The corresponding (and more significant) index for the service industries fell in December to 49.6 points. In doing so, he recorded an unusual decrease that was the sharpest since 2008 (without the corona virus). We suspect that the unusual weather in December that affected consumption with an emphasis on tourism contributed to this, so it is still too early to draw conclusions about a significant weakening of economic activity.

The focus this week will be on data that will be published on Thursday. We expect a continued moderation in the rate of price increase mainly due to the decrease in energy and tourism prices which were negatively affected by the unusual weather in December that prevailed in large parts of the country. In our estimation, the slowdown in the rate of wage growth alongside the low purchasing managers’ indices and the expectation of a further decrease in inflation on Thursday support the fact that on February 1st the central bank will raise the rate by only 0.25 percentage points.

| The warm winter in Europe and the lower than usual consumption of electricity continued to lower inflation

Despite the fears of an imminent recession, the whole of the data supports another increase of half a percent by the central bank.

The warmer than usual winter in Europe led to a further decrease in energy consumption and a drop in prices, so they dropped rapidly in November and are “only” 28 percent higher in the last 12 months. Inflation in December (according to the initial estimate), fell for the second month in a row to 9.2 percent.

However, excluding food and energy products, core inflation rose to 5.2 percent, evidence of the strength of local demand supported by the tight labor market.

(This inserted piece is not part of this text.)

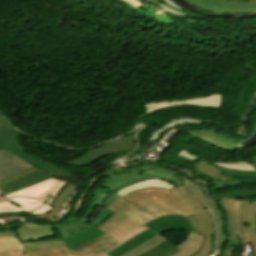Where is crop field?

The publication reinforces our assessment that we will see a continued decline in general inflation in the coming months, but not necessarily in Therefore, the central bank in the Eurozone will continue to raise interest rates by another half a percentage point on February 2, despite estimates of a more moderate increase in the US the day before. The expected differences in central bank policy have contributed to the recent strengthening.

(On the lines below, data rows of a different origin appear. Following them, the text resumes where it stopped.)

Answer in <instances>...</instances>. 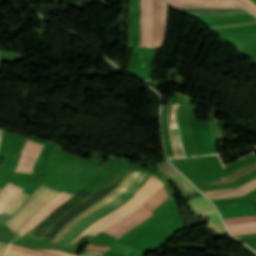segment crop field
<instances>
[{
	"label": "crop field",
	"mask_w": 256,
	"mask_h": 256,
	"mask_svg": "<svg viewBox=\"0 0 256 256\" xmlns=\"http://www.w3.org/2000/svg\"><path fill=\"white\" fill-rule=\"evenodd\" d=\"M138 173L139 171L137 170H129L126 179L120 186H118L110 195L84 211L75 219H73L59 232V234L51 242L57 243L63 237V235L77 222H79L81 219H83L95 209L107 204L115 197H117L129 185V183L136 177ZM150 176L152 175L140 172L137 177L130 183V185L117 198H115L104 207L92 212L90 215L81 220L72 229H70L57 244H70L77 236H79L87 227H89L96 220L114 211L126 201L131 199Z\"/></svg>",
	"instance_id": "1"
},
{
	"label": "crop field",
	"mask_w": 256,
	"mask_h": 256,
	"mask_svg": "<svg viewBox=\"0 0 256 256\" xmlns=\"http://www.w3.org/2000/svg\"><path fill=\"white\" fill-rule=\"evenodd\" d=\"M155 0H141V43L149 46ZM167 3L156 0L150 46L160 47L165 37Z\"/></svg>",
	"instance_id": "2"
},
{
	"label": "crop field",
	"mask_w": 256,
	"mask_h": 256,
	"mask_svg": "<svg viewBox=\"0 0 256 256\" xmlns=\"http://www.w3.org/2000/svg\"><path fill=\"white\" fill-rule=\"evenodd\" d=\"M154 177L152 176L151 178H149L147 182L141 187V189L130 201L125 203L116 211L99 219L97 222L92 224L88 229H86L79 237H81L84 234L97 235L102 229L122 220L123 218L127 217L135 210H137L147 199H149L155 192H157L162 185H165ZM78 238H76L75 241Z\"/></svg>",
	"instance_id": "3"
},
{
	"label": "crop field",
	"mask_w": 256,
	"mask_h": 256,
	"mask_svg": "<svg viewBox=\"0 0 256 256\" xmlns=\"http://www.w3.org/2000/svg\"><path fill=\"white\" fill-rule=\"evenodd\" d=\"M164 187H162L157 193H155L145 204H143L136 212L125 218L124 220L106 228L104 232L120 238L124 233L130 229L136 227L144 220L149 218L155 208H157L164 200L168 198Z\"/></svg>",
	"instance_id": "4"
},
{
	"label": "crop field",
	"mask_w": 256,
	"mask_h": 256,
	"mask_svg": "<svg viewBox=\"0 0 256 256\" xmlns=\"http://www.w3.org/2000/svg\"><path fill=\"white\" fill-rule=\"evenodd\" d=\"M57 193L59 191L41 185L5 224L14 233Z\"/></svg>",
	"instance_id": "5"
},
{
	"label": "crop field",
	"mask_w": 256,
	"mask_h": 256,
	"mask_svg": "<svg viewBox=\"0 0 256 256\" xmlns=\"http://www.w3.org/2000/svg\"><path fill=\"white\" fill-rule=\"evenodd\" d=\"M186 202L192 213L209 219V229L217 231L225 228L214 207L204 197L188 200Z\"/></svg>",
	"instance_id": "6"
},
{
	"label": "crop field",
	"mask_w": 256,
	"mask_h": 256,
	"mask_svg": "<svg viewBox=\"0 0 256 256\" xmlns=\"http://www.w3.org/2000/svg\"><path fill=\"white\" fill-rule=\"evenodd\" d=\"M71 195L67 193L60 192L50 201H48L34 216H32L21 228H19L15 233L23 235L36 224H38L45 216H47L55 207L61 204Z\"/></svg>",
	"instance_id": "7"
},
{
	"label": "crop field",
	"mask_w": 256,
	"mask_h": 256,
	"mask_svg": "<svg viewBox=\"0 0 256 256\" xmlns=\"http://www.w3.org/2000/svg\"><path fill=\"white\" fill-rule=\"evenodd\" d=\"M44 146L27 140L20 156L19 164L14 172L32 173L34 164Z\"/></svg>",
	"instance_id": "8"
},
{
	"label": "crop field",
	"mask_w": 256,
	"mask_h": 256,
	"mask_svg": "<svg viewBox=\"0 0 256 256\" xmlns=\"http://www.w3.org/2000/svg\"><path fill=\"white\" fill-rule=\"evenodd\" d=\"M178 105L179 104L169 105L168 111H167V118H168V125H169L173 152L176 158H181L185 156H184L178 124H177Z\"/></svg>",
	"instance_id": "9"
},
{
	"label": "crop field",
	"mask_w": 256,
	"mask_h": 256,
	"mask_svg": "<svg viewBox=\"0 0 256 256\" xmlns=\"http://www.w3.org/2000/svg\"><path fill=\"white\" fill-rule=\"evenodd\" d=\"M174 8H235L236 1H168Z\"/></svg>",
	"instance_id": "10"
},
{
	"label": "crop field",
	"mask_w": 256,
	"mask_h": 256,
	"mask_svg": "<svg viewBox=\"0 0 256 256\" xmlns=\"http://www.w3.org/2000/svg\"><path fill=\"white\" fill-rule=\"evenodd\" d=\"M255 188H256V178L246 182L245 184L237 188L206 191L203 193L207 195L210 199L227 198V197L243 196Z\"/></svg>",
	"instance_id": "11"
},
{
	"label": "crop field",
	"mask_w": 256,
	"mask_h": 256,
	"mask_svg": "<svg viewBox=\"0 0 256 256\" xmlns=\"http://www.w3.org/2000/svg\"><path fill=\"white\" fill-rule=\"evenodd\" d=\"M63 251L33 250L16 245H9L5 256H61Z\"/></svg>",
	"instance_id": "12"
},
{
	"label": "crop field",
	"mask_w": 256,
	"mask_h": 256,
	"mask_svg": "<svg viewBox=\"0 0 256 256\" xmlns=\"http://www.w3.org/2000/svg\"><path fill=\"white\" fill-rule=\"evenodd\" d=\"M187 14L251 15L245 9H178Z\"/></svg>",
	"instance_id": "13"
},
{
	"label": "crop field",
	"mask_w": 256,
	"mask_h": 256,
	"mask_svg": "<svg viewBox=\"0 0 256 256\" xmlns=\"http://www.w3.org/2000/svg\"><path fill=\"white\" fill-rule=\"evenodd\" d=\"M8 184L15 186L11 183H8ZM10 185L5 186V188L0 192V210L7 209L9 207V205L17 198V196L23 190V189L22 190L16 189ZM15 187H17V186H15ZM17 188H19V187H17ZM4 211L5 210L0 211V214H2Z\"/></svg>",
	"instance_id": "14"
},
{
	"label": "crop field",
	"mask_w": 256,
	"mask_h": 256,
	"mask_svg": "<svg viewBox=\"0 0 256 256\" xmlns=\"http://www.w3.org/2000/svg\"><path fill=\"white\" fill-rule=\"evenodd\" d=\"M179 188L183 197L198 194L199 192L188 183L178 172L168 175Z\"/></svg>",
	"instance_id": "15"
},
{
	"label": "crop field",
	"mask_w": 256,
	"mask_h": 256,
	"mask_svg": "<svg viewBox=\"0 0 256 256\" xmlns=\"http://www.w3.org/2000/svg\"><path fill=\"white\" fill-rule=\"evenodd\" d=\"M254 169H256V161H254L253 163L244 167L243 169L239 170L238 172L234 173L233 175H231L229 177H224V178H222L223 180L215 182L213 184L233 182V181L239 179L240 177L246 175L247 173L253 171Z\"/></svg>",
	"instance_id": "16"
},
{
	"label": "crop field",
	"mask_w": 256,
	"mask_h": 256,
	"mask_svg": "<svg viewBox=\"0 0 256 256\" xmlns=\"http://www.w3.org/2000/svg\"><path fill=\"white\" fill-rule=\"evenodd\" d=\"M224 221H225L226 225L255 222L256 216L255 217L246 216V217L227 218V219H224Z\"/></svg>",
	"instance_id": "17"
},
{
	"label": "crop field",
	"mask_w": 256,
	"mask_h": 256,
	"mask_svg": "<svg viewBox=\"0 0 256 256\" xmlns=\"http://www.w3.org/2000/svg\"><path fill=\"white\" fill-rule=\"evenodd\" d=\"M28 194L22 193L15 201L14 203L8 208L6 213L12 215L14 211L21 205V203L28 197Z\"/></svg>",
	"instance_id": "18"
},
{
	"label": "crop field",
	"mask_w": 256,
	"mask_h": 256,
	"mask_svg": "<svg viewBox=\"0 0 256 256\" xmlns=\"http://www.w3.org/2000/svg\"><path fill=\"white\" fill-rule=\"evenodd\" d=\"M104 252L84 250L80 256H102Z\"/></svg>",
	"instance_id": "19"
},
{
	"label": "crop field",
	"mask_w": 256,
	"mask_h": 256,
	"mask_svg": "<svg viewBox=\"0 0 256 256\" xmlns=\"http://www.w3.org/2000/svg\"><path fill=\"white\" fill-rule=\"evenodd\" d=\"M86 248H88V249H95V250L107 251L109 247H107V246H99V245L88 244Z\"/></svg>",
	"instance_id": "20"
},
{
	"label": "crop field",
	"mask_w": 256,
	"mask_h": 256,
	"mask_svg": "<svg viewBox=\"0 0 256 256\" xmlns=\"http://www.w3.org/2000/svg\"><path fill=\"white\" fill-rule=\"evenodd\" d=\"M248 226H256V223L231 225V226H227V227H228V229H232V228H240V227H248Z\"/></svg>",
	"instance_id": "21"
},
{
	"label": "crop field",
	"mask_w": 256,
	"mask_h": 256,
	"mask_svg": "<svg viewBox=\"0 0 256 256\" xmlns=\"http://www.w3.org/2000/svg\"><path fill=\"white\" fill-rule=\"evenodd\" d=\"M238 1H240L247 9H249L253 14L256 15V10L252 6H250L246 1L244 0H238Z\"/></svg>",
	"instance_id": "22"
},
{
	"label": "crop field",
	"mask_w": 256,
	"mask_h": 256,
	"mask_svg": "<svg viewBox=\"0 0 256 256\" xmlns=\"http://www.w3.org/2000/svg\"><path fill=\"white\" fill-rule=\"evenodd\" d=\"M7 245H8V244L3 243V244L0 246V256H2V255L4 254Z\"/></svg>",
	"instance_id": "23"
},
{
	"label": "crop field",
	"mask_w": 256,
	"mask_h": 256,
	"mask_svg": "<svg viewBox=\"0 0 256 256\" xmlns=\"http://www.w3.org/2000/svg\"><path fill=\"white\" fill-rule=\"evenodd\" d=\"M246 1L256 9V5L251 0H246Z\"/></svg>",
	"instance_id": "24"
},
{
	"label": "crop field",
	"mask_w": 256,
	"mask_h": 256,
	"mask_svg": "<svg viewBox=\"0 0 256 256\" xmlns=\"http://www.w3.org/2000/svg\"><path fill=\"white\" fill-rule=\"evenodd\" d=\"M62 256H75V255H72V254H70V253H64V252H63Z\"/></svg>",
	"instance_id": "25"
},
{
	"label": "crop field",
	"mask_w": 256,
	"mask_h": 256,
	"mask_svg": "<svg viewBox=\"0 0 256 256\" xmlns=\"http://www.w3.org/2000/svg\"><path fill=\"white\" fill-rule=\"evenodd\" d=\"M114 176H115V175H114ZM109 194H110V193H109ZM106 196H107V195H106ZM103 198H104V197H103ZM49 215H50V214H49ZM49 215H48V216H49ZM59 219H60V218H59ZM59 219H58V220H59ZM43 220H44V219H43ZM43 220H42V221H43ZM58 220H57V221H58ZM42 221H41V222H42ZM41 222H40V223H41ZM36 226H37V225H36ZM39 236H40V235H39ZM36 238H37V237H36Z\"/></svg>",
	"instance_id": "26"
},
{
	"label": "crop field",
	"mask_w": 256,
	"mask_h": 256,
	"mask_svg": "<svg viewBox=\"0 0 256 256\" xmlns=\"http://www.w3.org/2000/svg\"><path fill=\"white\" fill-rule=\"evenodd\" d=\"M0 132H1V131H0ZM1 134H2V133H0V139H1Z\"/></svg>",
	"instance_id": "27"
},
{
	"label": "crop field",
	"mask_w": 256,
	"mask_h": 256,
	"mask_svg": "<svg viewBox=\"0 0 256 256\" xmlns=\"http://www.w3.org/2000/svg\"><path fill=\"white\" fill-rule=\"evenodd\" d=\"M2 242H0V244H1Z\"/></svg>",
	"instance_id": "28"
},
{
	"label": "crop field",
	"mask_w": 256,
	"mask_h": 256,
	"mask_svg": "<svg viewBox=\"0 0 256 256\" xmlns=\"http://www.w3.org/2000/svg\"><path fill=\"white\" fill-rule=\"evenodd\" d=\"M1 190V189H0Z\"/></svg>",
	"instance_id": "29"
}]
</instances>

The writer is the head of the economics and research department at Harel Insurance and Finance. The author(s) and/or companies in the Harel Group and/or those interested in them and/or those controlling the group, may own and/or trade, for themselves and/or for others, the securities and financial assets indicated in this review. This review should not be seen as investment marketing or a substitute for investment marketing, which takes into account the personal and special needs of each investor. What is stated in this review reflects the writer’s opinion at the time of publication, and this can change at any time and without further notice. The company will not be responsible, in any form, for damage and/or loss that will be caused, if caused, as a result of relying on this review, and also does not guarantee that relying on the information that appears in it may yield profits.